● EXTRAIT DU DOCUMENT
---
CA TOULOUSE (2e ch. 2e sect.), 28 février 2002 : RG n° 2001/01806 ; arrêt n° 96/02

Publication : Juris-Data n° 176392

 

Extrait : « Attendu que les dispositions protectrices du code de la consommation relatives au démarchage à domicile sont exclues lorsque la prestation proposée a un rapport direct avec l'activité du professionnel sollicité ; qu'en l'espèce l'extension à une activité de boulangerie pâtisserie d'une activité de brochetterie, s'inscrit dans le développement de l'activité commerciale de M. X. et c'est à juste titre que le premier juge a écarté les dispositions sur le démarchage à domicile ».
---
● DONNÉES FOURNIES
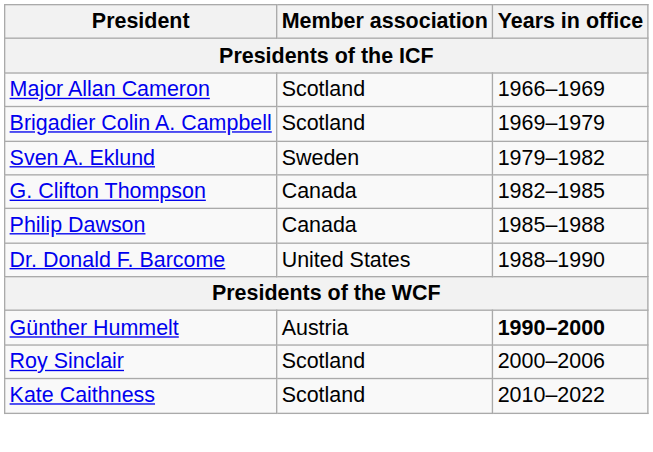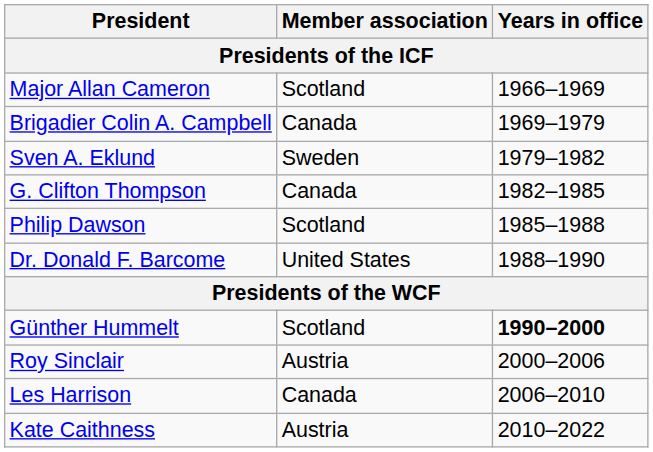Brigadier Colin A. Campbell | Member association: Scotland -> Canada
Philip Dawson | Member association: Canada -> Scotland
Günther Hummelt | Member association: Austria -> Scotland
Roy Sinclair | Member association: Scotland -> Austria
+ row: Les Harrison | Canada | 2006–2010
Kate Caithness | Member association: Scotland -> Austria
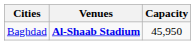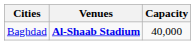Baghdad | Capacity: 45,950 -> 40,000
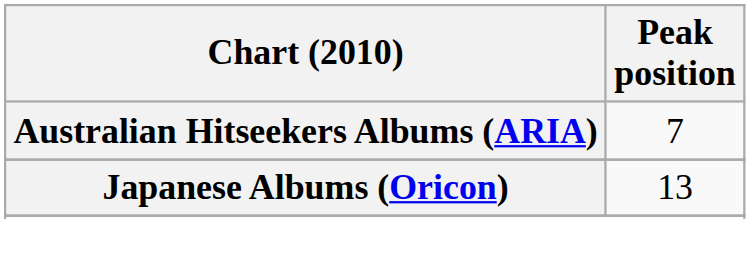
---
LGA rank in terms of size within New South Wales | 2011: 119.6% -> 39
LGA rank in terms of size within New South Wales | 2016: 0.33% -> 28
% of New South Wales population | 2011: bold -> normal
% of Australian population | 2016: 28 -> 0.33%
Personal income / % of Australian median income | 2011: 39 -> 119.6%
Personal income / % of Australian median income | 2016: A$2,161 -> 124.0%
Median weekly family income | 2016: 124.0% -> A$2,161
---
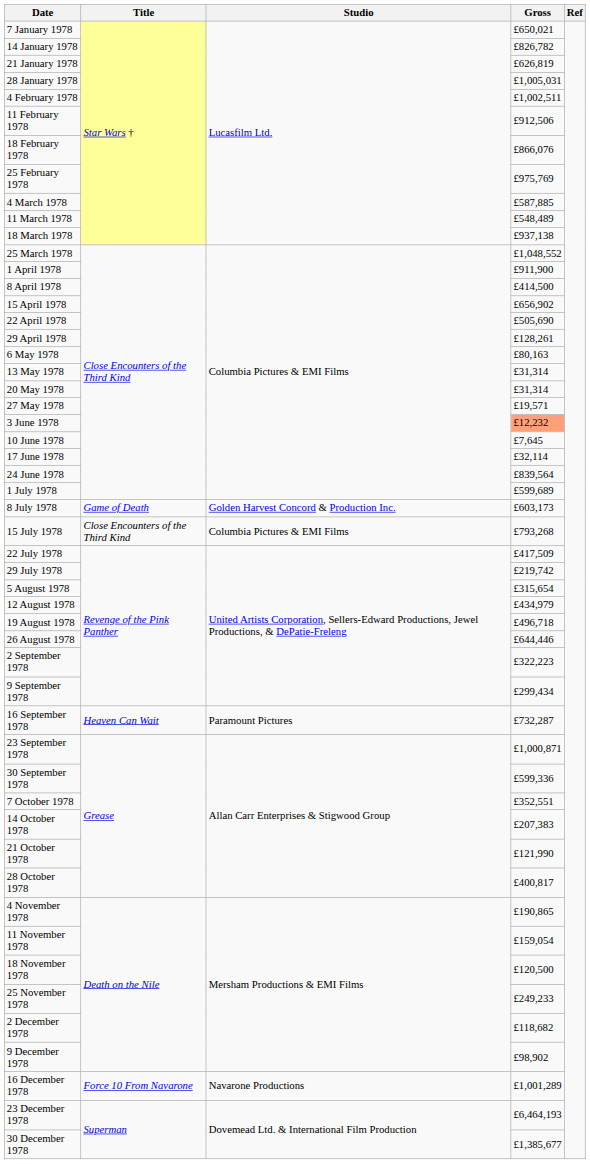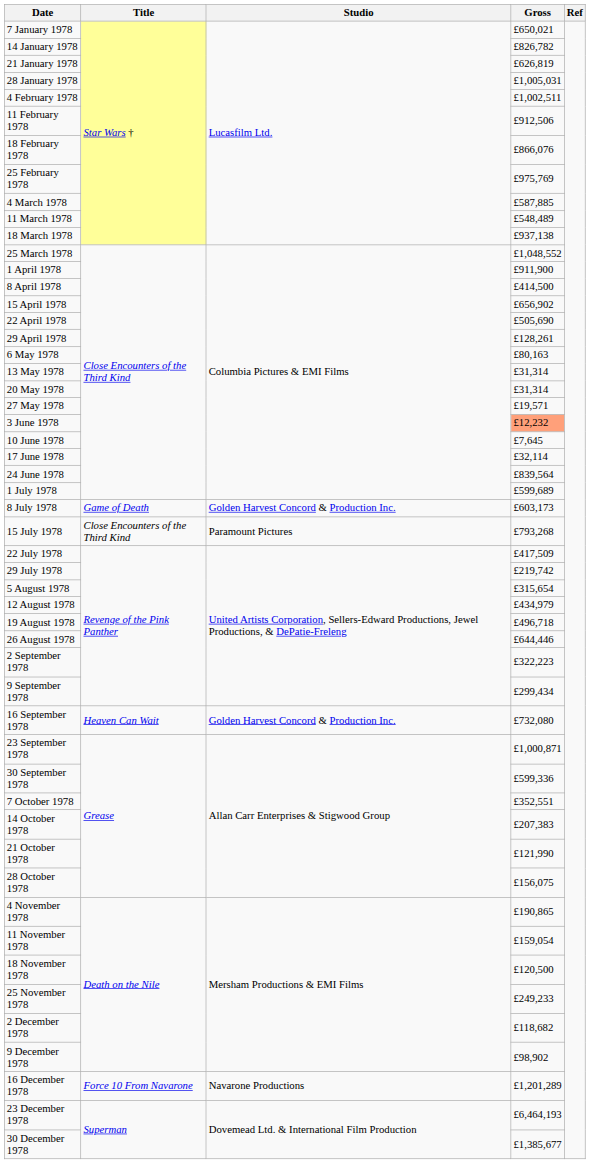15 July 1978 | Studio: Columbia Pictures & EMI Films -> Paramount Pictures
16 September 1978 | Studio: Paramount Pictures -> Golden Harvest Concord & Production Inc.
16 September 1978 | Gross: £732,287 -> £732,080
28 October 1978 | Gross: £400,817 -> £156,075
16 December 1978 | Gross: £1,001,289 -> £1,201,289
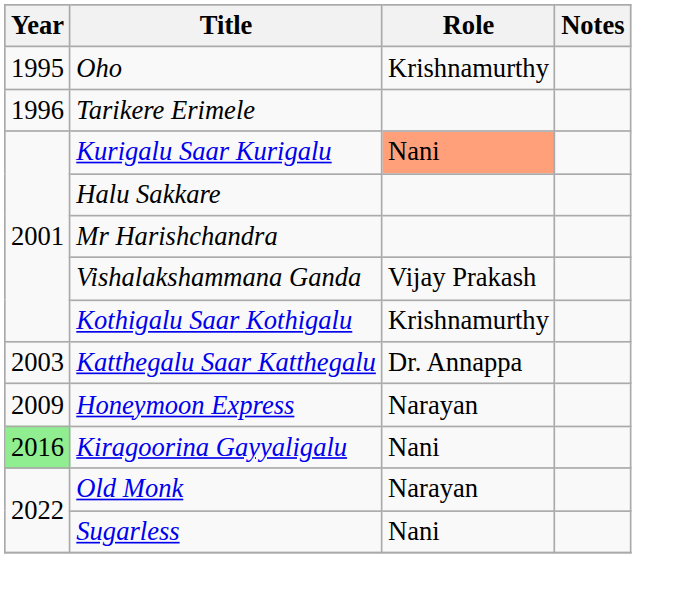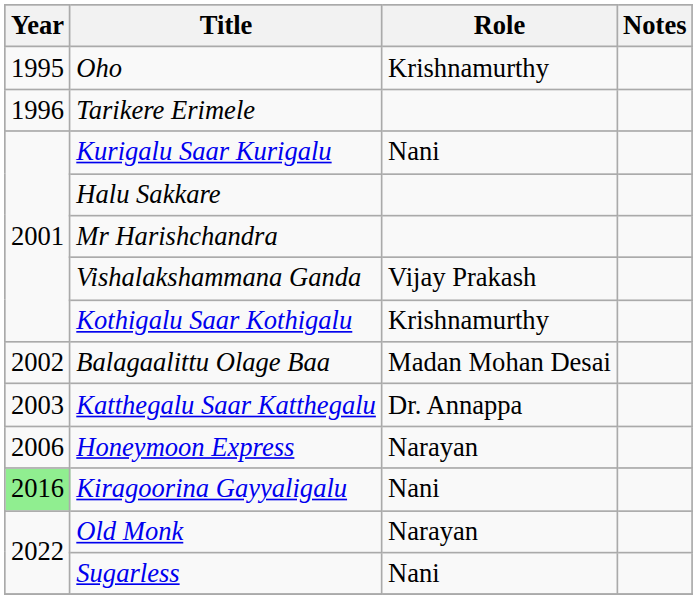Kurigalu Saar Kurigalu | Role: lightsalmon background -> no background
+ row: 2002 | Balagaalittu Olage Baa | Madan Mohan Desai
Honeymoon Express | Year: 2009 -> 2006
---
● EXERCICE
Rédigez la suite de l'extrait d'arrêt sur le démarchage à domicile, après sa dernière phrase. Ces données n'ont aucun rapport avec l'extrait d'arrêt.

● RÉPONSE
RÉPUBLIQUE FRANÇAISE

AU NOM DU PEUPLE FRANÇAIS

 

COUR D’APPEL DE TOULOUSE

DEUXIÈME CHAMBRE DEUXIÈME SECTION

ARRÊT DU 28 FÉVRIER 2002

 

ÉLÉMENTS D’IDENTIFICATION DE LA DÉCISION                                      (N.B. : mention ne figurant pas sur l’original)

R.G. n° 2001/01806. Arrêt n° 96/02.

Prononcé : A l'audience publique du VINGT HUIT FEVRI DEUX MILLE DEUX, par J. L. BRIGNOL, président, assisté de D. CAHOUE, greffier.

Composition de la cour lors des débats et du délibéré : Président : J.L. BRIGNOL

Conseillers : V. VERGNE D. GRIMAUD

Greffier lors des débats : D. CAHOUE

Débats : A l'audience publique du 22 janvier 2002. La date à laquelle l'arrêt serait rendu a été communiquée. Avant l'ouverture des débats, les parties ont été informées des noms des magistrats composant la cour.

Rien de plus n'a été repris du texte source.